Packet loss is now making my Hetzner box almost unusable. Does anyone know much about mitigating this?
About a month ago I started getting massive packet loss between my residence in Texas and my Hetzner box in Falkenstein. Wireshark shows lots of TCP Out-Of-Order and TCP Dup ACK and most of the time I get less than 1Mbit throughput Hetzner to Texas. The traceroute goes from Heztner, telia.net, and then Comcast. Outbound from Texas goes through core-backbone.
I tried playing with TCP Window memory size and it didn’t help and I don’t think that’s the issue anyway after looking at other long distance connections that work without problems.
To confuse things further, I get 100Mbit from Hetzner Helsinki without problems. The IPv4 traceroute to there is via telia.net and I have almost no packet problems, and IPv6 is via core-backbone with lots of packet loss but evidently not enough that’s noticeable and throughput is still 100Mbit +.

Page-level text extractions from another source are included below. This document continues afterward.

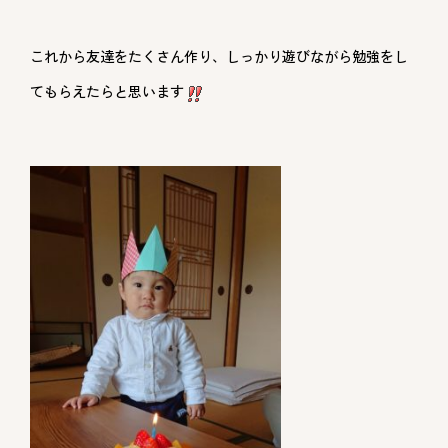
これから友達をたくさん作り、しっかり遊びながら勉強をし
てもらえたらと思います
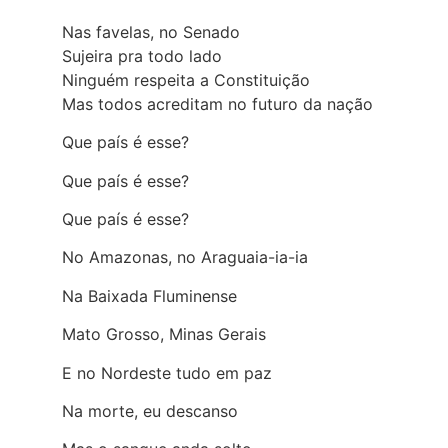
Nas favelas, no Senado
Sujeira pra todo lado
Ninguém respeita a Constituição
Mas todos acreditam no futuro da nação
Que país é esse?
Que país é esse?
Que país é esse?
No Amazonas, no Araguaia-ia-ia
Na Baixada Fluminense
Mato Grosso, Minas Gerais
E no Nordeste tudo em paz
Na morte, eu descanso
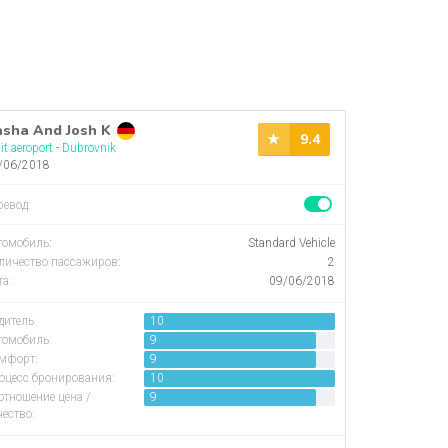
sha And Josh K
9.4
it aeroport
-
Dubrovnik
/06/2018
ревод:
томобиль
:
Standard Vehicle
личество пассажиров
:
2
та:
09/06/2018
дитель
10
томобиль:
9
мфорт:
9
оцесс бронирования:
10
отношение цена /
9
чество:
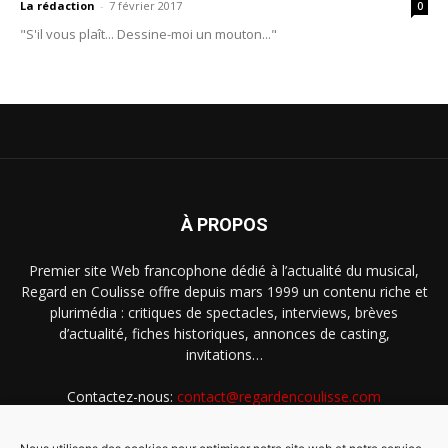
La rédaction
-
7 février 2017
0
"S'il vous plaît... Dessine-moi un mouton..."
À PROPOS
Premier site Web francophone dédié à l’actualité du musical,
Regard en Coulisse offre depuis mars 1999 un contenu riche et
plurimédia : critiques de spectacles, interviews, brèves
d’actualité, fiches historiques, annonces de casting,
invitations…
Contactez-nous:
contact@regardencoulisse.com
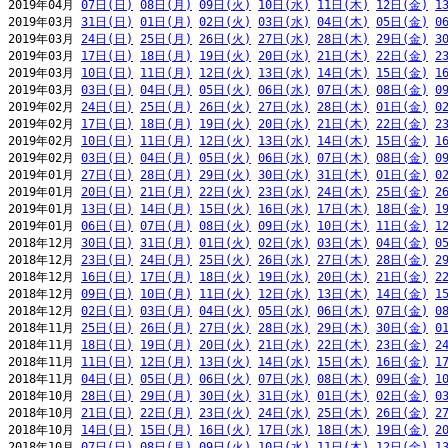
2019年04月 
07日(日)
08日(月)
09日(火)
10日(水)
11日(木)
12日(金)
1
2019年03月 
31日(日)
01日(月)
02日(火)
03日(水)
04日(木)
05日(金)
0
2019年03月 
24日(日)
25日(月)
26日(火)
27日(水)
28日(木)
29日(金)
3
2019年03月 
17日(日)
18日(月)
19日(火)
20日(水)
21日(木)
22日(金)
2
2019年03月 
10日(日)
11日(月)
12日(火)
13日(水)
14日(木)
15日(金)
1
2019年03月 
03日(日)
04日(月)
05日(火)
06日(水)
07日(木)
08日(金)
0
2019年02月 
24日(日)
25日(月)
26日(火)
27日(水)
28日(木)
01日(金)
0
2019年02月 
17日(日)
18日(月)
19日(火)
20日(水)
21日(木)
22日(金)
2
2019年02月 
10日(日)
11日(月)
12日(火)
13日(水)
14日(木)
15日(金)
1
2019年02月 
03日(日)
04日(月)
05日(火)
06日(水)
07日(木)
08日(金)
0
2019年01月 
27日(日)
28日(月)
29日(火)
30日(水)
31日(木)
01日(金)
0
2019年01月 
20日(日)
21日(月)
22日(火)
23日(水)
24日(木)
25日(金)
2
2019年01月 
13日(日)
14日(月)
15日(火)
16日(水)
17日(木)
18日(金)
1
2019年01月 
06日(日)
07日(月)
08日(火)
09日(水)
10日(木)
11日(金)
1
2018年12月 
30日(日)
31日(月)
01日(火)
02日(水)
03日(木)
04日(金)
0
2018年12月 
23日(日)
24日(月)
25日(火)
26日(水)
27日(木)
28日(金)
2
2018年12月 
16日(日)
17日(月)
18日(火)
19日(水)
20日(木)
21日(金)
2
2018年12月 
09日(日)
10日(月)
11日(火)
12日(水)
13日(木)
14日(金)
1
2018年12月 
02日(日)
03日(月)
04日(火)
05日(水)
06日(木)
07日(金)
0
2018年11月 
25日(日)
26日(月)
27日(火)
28日(水)
29日(木)
30日(金)
0
2018年11月 
18日(日)
19日(月)
20日(火)
21日(水)
22日(木)
23日(金)
2
2018年11月 
11日(日)
12日(月)
13日(火)
14日(水)
15日(木)
16日(金)
1
2018年11月 
04日(日)
05日(月)
06日(火)
07日(水)
08日(木)
09日(金)
1
2018年10月 
28日(日)
29日(月)
30日(火)
31日(水)
01日(木)
02日(金)
0
2018年10月 
21日(日)
22日(月)
23日(火)
24日(水)
25日(木)
26日(金)
2
2018年10月 
14日(日)
15日(月)
16日(火)
17日(水)
18日(木)
19日(金)
2
2018年10月 
07日(日)
08日(月)
09日(火)
10日(水)
11日(木)
12日(金)
1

So I don’t know what else to try and I’d hate to give up my Hetzner box in Falkenstein because it’s been great and very cheap for over a year now. And it used to work great for streaming and even a slightly laggy desktop VM or two.
Anyone got any ideas to resolve this? Or is it just “Well, that’s the internet. Tough luck.”

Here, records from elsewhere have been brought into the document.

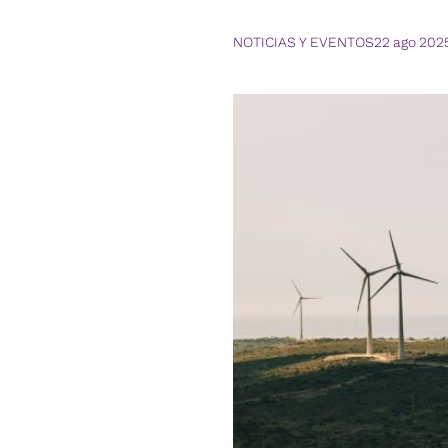
NOTICIAS Y EVENTOS
22 ago 202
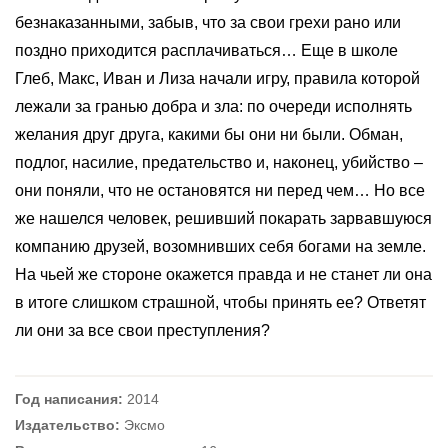
безнаказанными, забыв, что за свои грехи рано или
поздно приходится расплачиваться… Еще в школе
Глеб, Макс, Иван и Лиза начали игру, правила которой
лежали за гранью добра и зла: по очереди исполнять
желания друг друга, какими бы они ни были. Обман,
подлог, насилие, предательство и, наконец, убийство –
они поняли, что не остановятся ни перед чем… Но все
же нашелся человек, решивший покарать зарвавшуюся
компанию друзей, возомнивших себя богами на земле.
На чьей же стороне окажется правда и не станет ли она
в итоге слишком страшной, чтобы принять ее? Ответят
ли они за все свои преступления?
Год написания:
2014
Издательство:
Эксмо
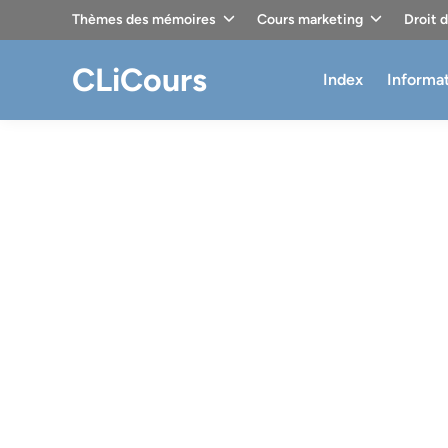
Skip
Thèmes des mémoires
Cours marketing
Droit 
to
content
CLiCours
Index
Informa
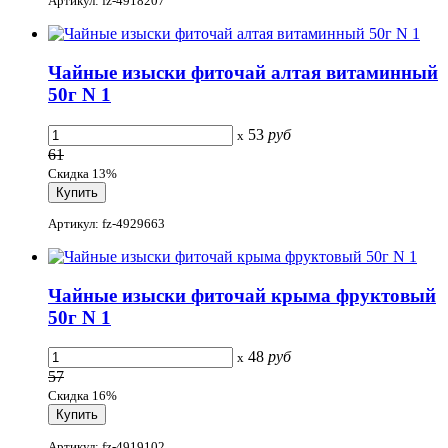
Артикул: fz-4918207
Чайные изыски фиточай алтая витаминный
50г N 1
53
руб
x
61
Скидка 13%
Артикул: fz-4929663
Чайные изыски фиточай крыма фруктовый
50г N 1
48
руб
x
57
Скидка 16%
Артикул: fz-4919102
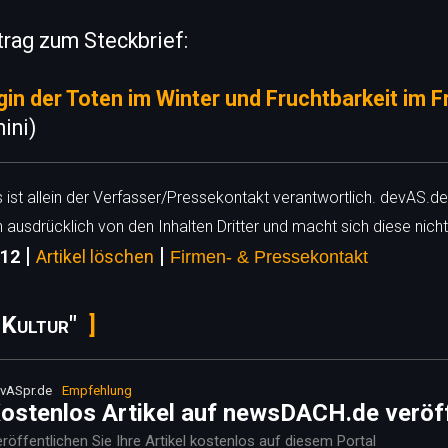
trag zum Steckbrief:
in der Toten im Winter und Fruchtbarkeit im Fr
ini)
ls ist allein der Verfasser/Pressekontakt verantwortlich. devAS.de
h ausdrücklich von den Inhalten Dritter und macht sich diese nicht
|
|
612
Artikel löschen
Firmen- & Pressekontakt
 Kultur"
vASpr.de
Empfehlung
ostenlos Artikel auf newsDACH.de veröf
röffentlichen Sie Ihre Artikel kostenlos auf diesem Portal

I did that only for the TCP Window memory up to 6MB max.
Not sure how to manage the SYN and SYNACK values; I’ll research that.
I think it’s from all of Hetzner Germany. I’ve tried pulling the 100MB test file from Hetzner and I get the same problems. I’ve also tried cloud servers in Nuremberg and Falkenstein and had the same issues.

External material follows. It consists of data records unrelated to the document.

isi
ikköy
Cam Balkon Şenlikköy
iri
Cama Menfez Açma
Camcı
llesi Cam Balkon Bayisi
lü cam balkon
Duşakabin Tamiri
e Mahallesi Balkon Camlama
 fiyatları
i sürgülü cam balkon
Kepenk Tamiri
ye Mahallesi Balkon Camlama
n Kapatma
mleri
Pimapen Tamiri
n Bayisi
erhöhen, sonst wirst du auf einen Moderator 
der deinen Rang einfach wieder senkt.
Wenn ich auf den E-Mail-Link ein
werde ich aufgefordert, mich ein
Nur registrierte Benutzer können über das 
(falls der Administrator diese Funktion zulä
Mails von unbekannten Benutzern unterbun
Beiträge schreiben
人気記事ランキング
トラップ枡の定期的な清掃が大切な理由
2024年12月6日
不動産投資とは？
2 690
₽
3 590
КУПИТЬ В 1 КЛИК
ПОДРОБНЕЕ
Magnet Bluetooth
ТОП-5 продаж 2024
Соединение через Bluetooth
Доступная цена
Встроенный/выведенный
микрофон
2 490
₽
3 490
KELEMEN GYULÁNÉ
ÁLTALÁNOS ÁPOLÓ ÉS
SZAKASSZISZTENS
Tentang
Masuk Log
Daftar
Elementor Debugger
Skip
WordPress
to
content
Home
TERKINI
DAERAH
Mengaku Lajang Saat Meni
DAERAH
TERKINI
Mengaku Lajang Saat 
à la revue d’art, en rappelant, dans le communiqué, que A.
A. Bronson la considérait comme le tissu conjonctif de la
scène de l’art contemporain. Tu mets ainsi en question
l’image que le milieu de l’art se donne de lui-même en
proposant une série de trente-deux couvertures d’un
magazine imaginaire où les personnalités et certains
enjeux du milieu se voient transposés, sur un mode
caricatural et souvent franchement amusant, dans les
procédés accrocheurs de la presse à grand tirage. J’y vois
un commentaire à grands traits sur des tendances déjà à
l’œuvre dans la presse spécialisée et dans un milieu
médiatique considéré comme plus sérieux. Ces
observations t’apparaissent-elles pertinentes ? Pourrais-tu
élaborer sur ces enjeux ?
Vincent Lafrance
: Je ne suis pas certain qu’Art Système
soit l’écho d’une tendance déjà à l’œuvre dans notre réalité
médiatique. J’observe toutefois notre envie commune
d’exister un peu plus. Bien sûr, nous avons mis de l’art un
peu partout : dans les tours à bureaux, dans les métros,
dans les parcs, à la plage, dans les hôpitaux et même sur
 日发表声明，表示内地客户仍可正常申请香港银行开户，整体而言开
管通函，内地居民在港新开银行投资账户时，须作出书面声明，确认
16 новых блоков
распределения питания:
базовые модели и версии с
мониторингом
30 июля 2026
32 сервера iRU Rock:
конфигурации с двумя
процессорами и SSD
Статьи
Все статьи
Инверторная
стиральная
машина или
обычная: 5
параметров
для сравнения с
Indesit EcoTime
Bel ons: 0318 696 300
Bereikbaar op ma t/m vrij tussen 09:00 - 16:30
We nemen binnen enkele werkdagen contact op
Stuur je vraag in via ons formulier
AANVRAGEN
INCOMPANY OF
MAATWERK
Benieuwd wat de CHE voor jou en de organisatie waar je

Best you can do is take some mtr tests and put in a ticket with Hetzner about the issues you’re having. Maybe they can alter something in the peering or take a look at what might be causing it. I know they did a lot of network twiddling to get things right when they launched Helsinki and were responsive to weird routing reports while that was being sorted, etc.
The reason I bring this up is that I want you to be sure it isn’t just your ISP or an upstream provider they’re using. This could be a call to your ISP before a ticket to Hetzner. I don’t know if you’ve ruled that out, but it’s the right thing to assume as a possibility before doing so.
You see that high packet loss at point 3. In this case it’s okay because it doesn’t carry forward and the end point still has 0% loss. So this means the level3 routers are not responding to ICMP (go figure, level3). If it carried forward from that point all the way to the end, that’s how you’d know it was most likely the point of blame.
Things you probably already know but I like to leave around for readers.
(all with the same second hop btw) It seems ok to me
As Jarland pointed out, if it’s carried forward it’s ok, it’s not uncommon at all to have routers displaying some sort of packet loss when doing traceroutes. It’s usually ICMP rate limiting
No issues here, I’m on AT&T Fiber in DFW. I did notice SSH would lag more noticeably than usual recently but I didn’t actually check for packet loss at the time, so I don’t know if it was loss or not (maybe just high load on the systems with the high latency is the problem, idk), but right now there’s no loss after a few minutes ICMP/TCP.
Thank you for running tests/doing some more investigation first. One of the things our networking team often asks for first from customers with these kinds of questions is for mtr in both directions. --Katie
I am not sure myself what they will say here, and if they can help, so I’d suggest writing a support ticket. They focus on answering tickets in their queues and are not active on social media, so please give them the information you’ve already shared here.